Slavery was at its peak both economically and controversially during the 19th century. The proslavery forces of the south proposed many arguments to defend their institution that they held dear. Legal, religion, and economic arguments were all used to justify their support of slavery. The largest defense of slavery came from the political aspects of it.
Legal arguments and defenses were used more frequently than any means of support. The largest attempts to save slavery came through compromises. Many famous compromises aroused during the 19th century over slavery and the territories. The compromise that stands out more than any other was the Missouri Compromise of 1820 which stated that any new territory above 36°30″ would be free, and any territory south of that line would be slave. This settled the argument of slavery for a little while and was a great way of temporarily preserving their institution.

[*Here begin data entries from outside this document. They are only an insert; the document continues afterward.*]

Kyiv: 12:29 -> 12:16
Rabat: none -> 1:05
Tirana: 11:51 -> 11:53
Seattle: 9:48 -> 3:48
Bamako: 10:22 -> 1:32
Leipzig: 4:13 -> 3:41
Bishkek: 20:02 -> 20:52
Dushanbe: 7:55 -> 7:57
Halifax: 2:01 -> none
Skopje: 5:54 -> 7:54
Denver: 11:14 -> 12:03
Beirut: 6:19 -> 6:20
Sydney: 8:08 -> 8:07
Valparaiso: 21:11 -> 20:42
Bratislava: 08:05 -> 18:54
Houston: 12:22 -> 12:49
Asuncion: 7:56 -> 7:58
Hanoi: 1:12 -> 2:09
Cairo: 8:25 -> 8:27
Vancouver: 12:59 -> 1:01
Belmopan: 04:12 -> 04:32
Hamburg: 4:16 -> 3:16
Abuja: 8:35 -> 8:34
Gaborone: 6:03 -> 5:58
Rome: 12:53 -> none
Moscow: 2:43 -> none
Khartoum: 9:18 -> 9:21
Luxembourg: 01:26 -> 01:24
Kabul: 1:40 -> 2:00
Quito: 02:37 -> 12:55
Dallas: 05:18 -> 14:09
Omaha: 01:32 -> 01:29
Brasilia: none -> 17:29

Another argument used in support of slavery was that slaves were property, and individuals had the constitutional right to their property.
With this defense, it gave them a constitutional advantage. Another famous decision in favor of the South was the Dred Scott decision. This Supreme Court decision allowed proslavery forces to use the argument that blacks were not people; therefore they had no constitutional rights including freedom. This was another constitutional advantage that came from a Supreme Court interpretation of the constitution. The south presented a formidable argument to preserve slavery with these legal arguments; however there were also the economic and religious aspects to take into consideration as well.

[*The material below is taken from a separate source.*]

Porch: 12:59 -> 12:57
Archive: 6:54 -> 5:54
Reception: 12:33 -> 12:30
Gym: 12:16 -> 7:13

There were many economical aspects to the question over slavery. The south presented the necessity of slave labor for prosperity as one example. Without the use of slavery, plantations and cash crops wouldn’t have succeeded nearly as well because there was simply not enough man power to equal the labor that the slaves put in. This would have affected the whole nation but more predominantly the south because cash crops were their most significant economic activity by far. Another argument was that slavery would never expand north because they had no use for land north of the 36°30″ line because it simply wasn’t fit for producing cash crops or housing plantations.
Only the southern lands were fertile and climatic enough to meet their needs. One more significant economic argument used to back up slavery was slaves were treated better working on plantations than free blacks were in the north. Plantation owners wanted to keep excellent care for their slaves because without high moral and work force, they would be useless. Therefore, plantations offered 3 meals a day, housing, and many other perks for slaves in which most free blacks couldn’t gain on their small incomes. This was a chief point often made by the south. Religion also played a key role for southerners and their fight to defend slavery.
Slavery was often defended by Christianity and religion in the South. Southerners often used the Bible itself to justify slavery, citing how slavery has always existed from biblical times to what was their present day. They argued that it was a fact of life and was meant to be. Proslavery forces even went to the extreme in saying that Jesus himself found nothing wrong with slavery and he too accepted and embraced it. Never once was there a citing in the Bible of Jesus’ frustration with slavery they argued.
Last of all, they stated that they were spreading Christianity by introducing Africans to Christianity and converting them; therefore spreading the word of God and Christianity more and more. They were Africans more civilized by converting them and introducing them to their religious ways. These were the religious arguments on behalf of the South for the most part.
All in all, the South presented a very strong case in support of their ideals. By incorporating all of these religious, economic, and legal aspects into their defense, they offered a persuasive defense of their sacred institution.